Он задыхался, он беззвучно скулил, он бил, еле-еле удерживаясь, чтобы не сорваться и не глотнуть отравленного воздуха, ногами, пытался сражаться с охватывающей жилы немеющей судорогой и шкурой чувствовал, что-то же самое происходило и с исчезнувшим из поля зрения смуглым мужчиной. Где-то кто-то, не выдержав первым — потому что, наверное, не было рядом того, кто позаботился и поддержал, — надрывно закричал, грохнуло опущенным железом, взвились, озарив кровянистой краснотой, пылающие инфернальным огнем сирены. Провозгласили, жадно потирая друг о друга копыта, повылазившие из щелей черти, перемигнулись запустившиеся в аварийном режиме инфракрасные лампы, проникая в блаженную темноту под зашторенными веками разрезающей слизистую оболочку глаукомой, а потом…

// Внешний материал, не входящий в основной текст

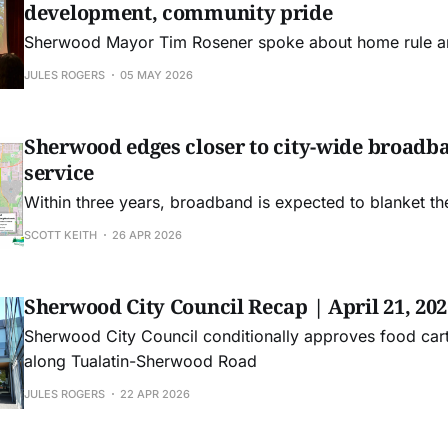
development, community pride
Sherwood Mayor Tim Rosener spoke about home rule an
JULES ROGERS
05 MAY 2026
Sherwood edges closer to city-wide broadb
service
Within three years, broadband is expected to blanket the
SCOTT KEITH
26 APR 2026
Sherwood City Council Recap | April 21, 202
Sherwood City Council conditionally approves food car
along Tualatin-Sherwood Road
JULES ROGERS
22 APR 2026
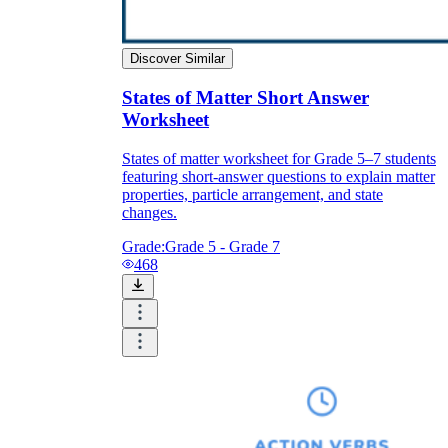
Discover Similar
States of Matter Short Answer
Worksheet
States of matter worksheet for Grade 5–7 students
featuring short-answer questions to explain matter
properties, particle arrangement, and state
changes.
Grade:
Grade 5 - Grade 7
468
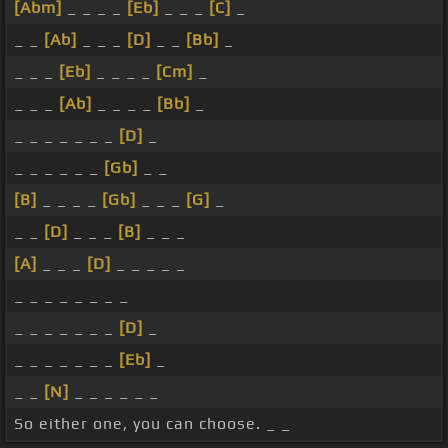
[Abm]
_ _ _ _
[Eb]
_ _ _
[C]
_
_ _
[Ab]
_ _ _
[D]
_ _
[Bb]
_
_ _ _
[Eb]
_ _ _ _
[Cm]
_
_ _ _
[Ab]
_ _ _ _
[Bb]
_
_ _ _ _ _ _ _
[D]
_
_ _ _ _ _ _
[Gb]
_ _
[B]
_ _ _ _
[Gb]
_ _ _
[G]
_
_ _
[D]
_ _ _
[B]
_ _ _
[A]
_ _ _
[D]
_ _ _ _ _
_ _ _ _ _ _ _ _
_ _ _ _ _ _ _
[D]
_
_ _ _ _ _ _ _
[Eb]
_
_ _
[N]
_ _ _ _ _ _
So either one, you can choose. _ _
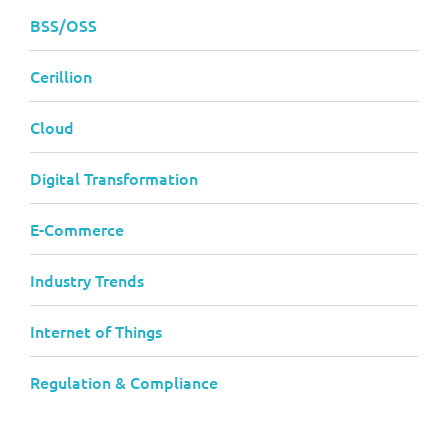
BSS/OSS
Cerillion
Cloud
Digital Transformation
E-Commerce
Industry Trends
Internet of Things
Regulation & Compliance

Потом всё внезапно закончилось, и рука Джека снова касалась мальчишки, без слов говоря, что теперь он, наконец, может попытаться вдохнуть.

— Только делай это поверхностно, понял? Вдыхай редко и поверхностно, не задерживай в себе воздух дольше, чем на две секунды. И ни в коем случае не смей глотать глубоко.

Уинд кивнул, с полувздоха подчинился, сделал то, что ему и велели, опухшими красными глазами вглядываясь в троящееся темное лицо, тоже почему-то измазанное в вытекшей из ноздрей да рта крови. Чуть помедлив, сам того не осознав, истерично зашарил по проклятым прутьям трясущейся правой рукой, пытаясь снова и снова соединиться да переплестись с чужими успокаивающими пальцами — единственным, что удерживало на грани чахлой разлагающейся жизни и дышащей в спину смерти, чьих касаний он еще никогда прежде не чувствовал настолько остро, верно, пусть и в самом ужасном смысле, но хорошо.